25. A resume of the facts clearly reveal the incorrigible and recalcitrant attitude of the respondent. We could perhaps condone her errant conduct if she was merely a highly strung and impetuous lady over-sensitive to her case and unaware of the nuances of the law and the decorum to be maintained in Court but we are satisfied that no ignorance nor mental imbalance is discernible which can be pleaded in extenuation of her behaviour. The record reveals that she is well aware of the conduct of the judicial process and the law and facts relating to her case, but she has evolved a strategy which has thus far kept her in good stead as it has been designed to filibuster the proceedings in case she finds that they are not taking the direction that she has chalked out and that despite her conviction for contempt of court on two occasions and numerous admonitions and warnings notwithstanding, she has remained unfazed and has in a most unbecoming manner relentlessly and ruthlessly pursued the litigation. We also quote yet again from the judgment of the Division Bench dated 16th November, 2000:

"It may also be possible that she has lost her mental balance because of the said facts.

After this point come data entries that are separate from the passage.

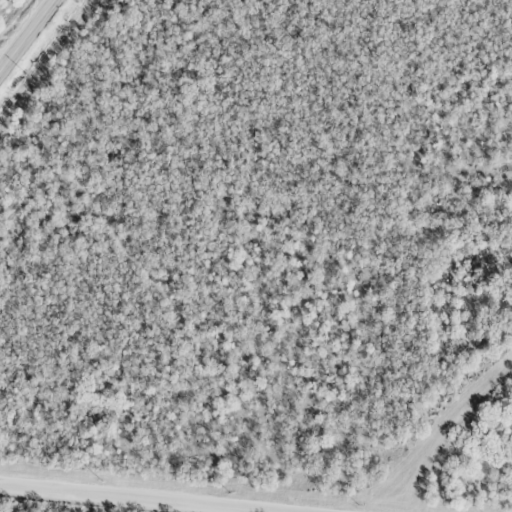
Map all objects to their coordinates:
road: (27, 35)
road: (151, 499)
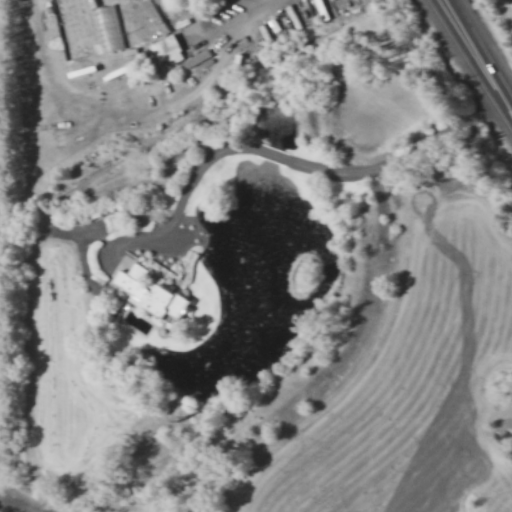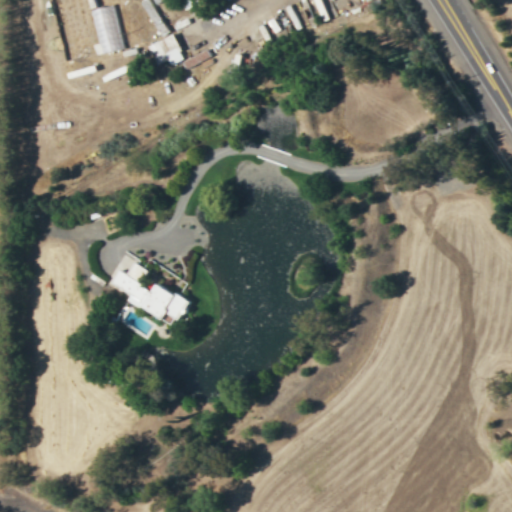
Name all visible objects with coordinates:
building: (196, 1)
building: (155, 16)
building: (109, 28)
building: (168, 51)
road: (476, 57)
building: (153, 294)
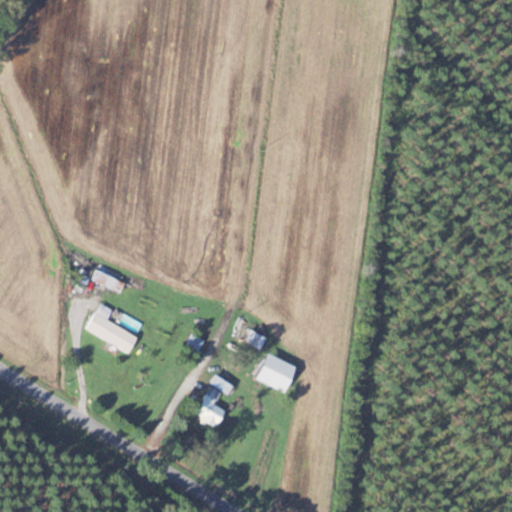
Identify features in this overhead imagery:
building: (106, 281)
building: (108, 329)
building: (194, 342)
building: (208, 406)
road: (125, 435)
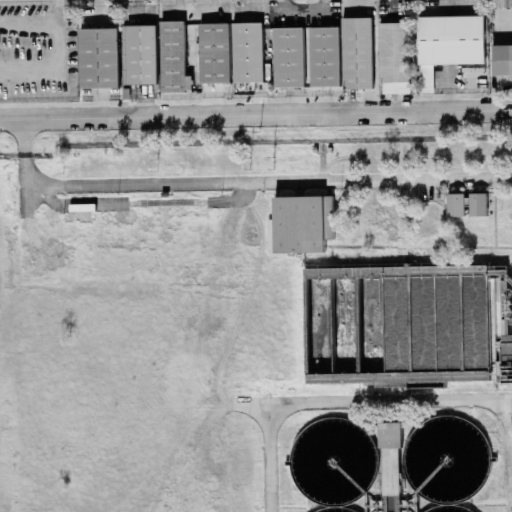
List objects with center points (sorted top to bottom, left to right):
building: (448, 43)
building: (448, 43)
road: (53, 46)
building: (247, 51)
building: (247, 51)
building: (214, 52)
building: (214, 52)
building: (357, 52)
building: (357, 52)
building: (141, 53)
building: (141, 54)
building: (288, 56)
building: (324, 56)
building: (99, 57)
building: (99, 57)
building: (173, 57)
building: (174, 57)
building: (325, 57)
building: (394, 57)
building: (394, 57)
building: (289, 58)
building: (502, 59)
building: (502, 59)
road: (256, 113)
road: (25, 152)
road: (269, 180)
building: (455, 203)
building: (478, 203)
building: (478, 203)
building: (456, 204)
building: (300, 223)
building: (301, 223)
wastewater plant: (257, 326)
road: (371, 400)
building: (389, 433)
building: (390, 434)
road: (270, 457)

(Though, considering the manner in which the contemner coolly argued the appeal before us, we are not inclined to believe that she has really lost her mental balance)".

We completely endorse this observation.

26. We must emphasize that a Court is not a forum which can be used for spewing venom and vitriol on the opposite party, and even more alarmingly, on the judge hearing the case and the counsel representing that party. The written arguments that the respondent has filed in court betray her purpose. The new demands clearly reveal her intention to extort as much as she can from the appellant, who, it must be presumed, is exhausted and drained by the huge number of court proceedings that have been going on for the last 11 years.

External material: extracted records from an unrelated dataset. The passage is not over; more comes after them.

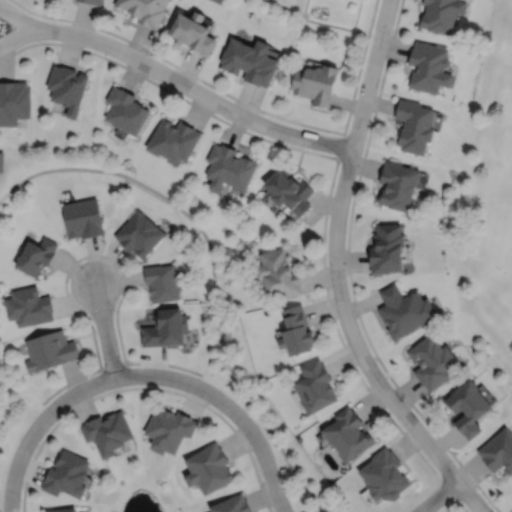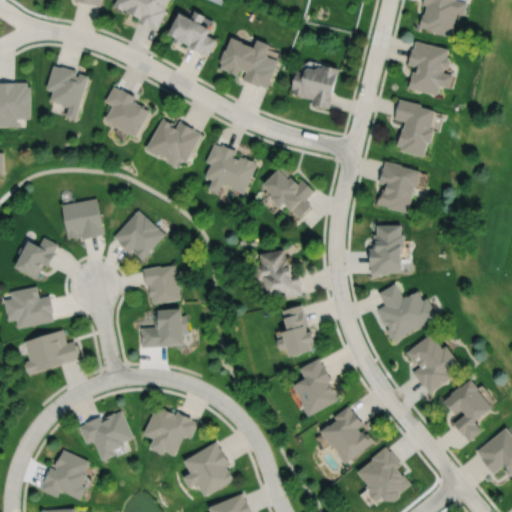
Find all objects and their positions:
building: (92, 1)
building: (93, 1)
building: (144, 10)
building: (145, 10)
building: (440, 14)
building: (442, 14)
road: (17, 17)
building: (191, 31)
building: (193, 32)
road: (16, 36)
building: (247, 60)
building: (249, 61)
building: (428, 66)
building: (430, 67)
building: (315, 82)
building: (317, 84)
building: (66, 87)
building: (67, 88)
road: (192, 88)
road: (238, 99)
building: (14, 101)
building: (14, 102)
building: (124, 110)
building: (126, 111)
building: (414, 125)
building: (415, 126)
building: (172, 140)
building: (173, 141)
road: (340, 145)
road: (329, 155)
building: (1, 161)
building: (227, 168)
building: (229, 168)
building: (397, 185)
building: (398, 186)
building: (288, 190)
building: (289, 191)
park: (486, 193)
building: (81, 217)
building: (82, 218)
building: (138, 233)
building: (139, 234)
building: (386, 248)
building: (387, 250)
road: (91, 254)
building: (35, 255)
road: (335, 255)
building: (35, 257)
road: (212, 269)
building: (275, 271)
building: (276, 273)
road: (349, 277)
building: (161, 282)
building: (161, 283)
building: (27, 304)
building: (27, 306)
building: (401, 308)
building: (403, 310)
building: (164, 327)
road: (104, 329)
building: (293, 329)
building: (165, 330)
building: (294, 331)
building: (47, 348)
building: (49, 350)
building: (430, 359)
building: (433, 361)
road: (111, 365)
building: (313, 384)
building: (314, 386)
road: (142, 387)
road: (227, 405)
building: (465, 405)
building: (467, 407)
road: (37, 425)
building: (167, 427)
building: (168, 429)
building: (105, 430)
building: (107, 431)
building: (345, 432)
building: (347, 433)
building: (497, 450)
building: (498, 450)
building: (207, 466)
building: (207, 468)
building: (65, 473)
building: (66, 474)
building: (382, 474)
building: (383, 474)
road: (450, 491)
road: (470, 495)
road: (437, 496)
building: (230, 504)
building: (230, 504)
building: (59, 509)
building: (59, 509)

27. We have advisedly given the detailed history of this litigation to emphasize that those who attempt to take court proceedings lightly or try to subvert the judicial process to their advantage, do so at their peril. The imposition of exemplary costs must, as a consequence, follow.

28. In this view of the matter we allow this appeal and set aside the order dated 29th July, 2004 of the learned Single Judge and 25th August, 2004 of the Division Bench and allow the notice of motion and direct that the appellant shall, within a period of three months from today deposit a sum of Rs.2,40,00,000/- in all with the prothonotary of the Bombay High Court (and after deduction of the costs) the balance to be disbursed to the respondent in full discharge of her claim as a Caveatrix in the testamentary suit and as a plaintiff in Civil Suit No. 4892 of 1998, and that no application of whatever nature in respect of these two matters will hereinafter be entertained by any Court.

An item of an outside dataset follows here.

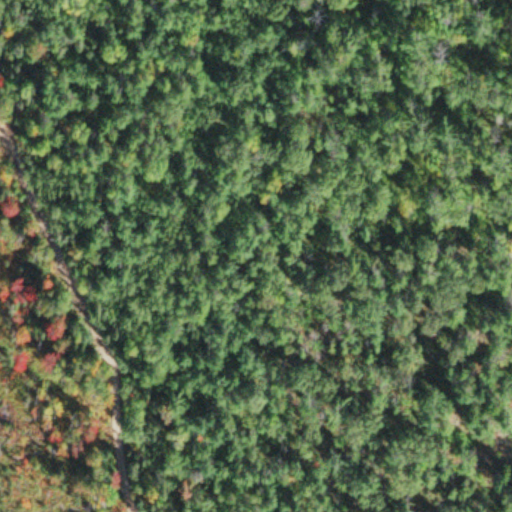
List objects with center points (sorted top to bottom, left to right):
road: (80, 310)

We are also of the opinion that as a consequence of the above direction and in the interest of justice the respondent's interest as a caveatrix shall stand discharged and the Civil Suit filed by her shall also be deemed to be disposed of.

29. We also impose costs of Rs. five lakhs to be recovered from the sum awarded as above. The amount representing the costs will be donated to a charity to be identified by the Chief Justice of the Bombay High Court.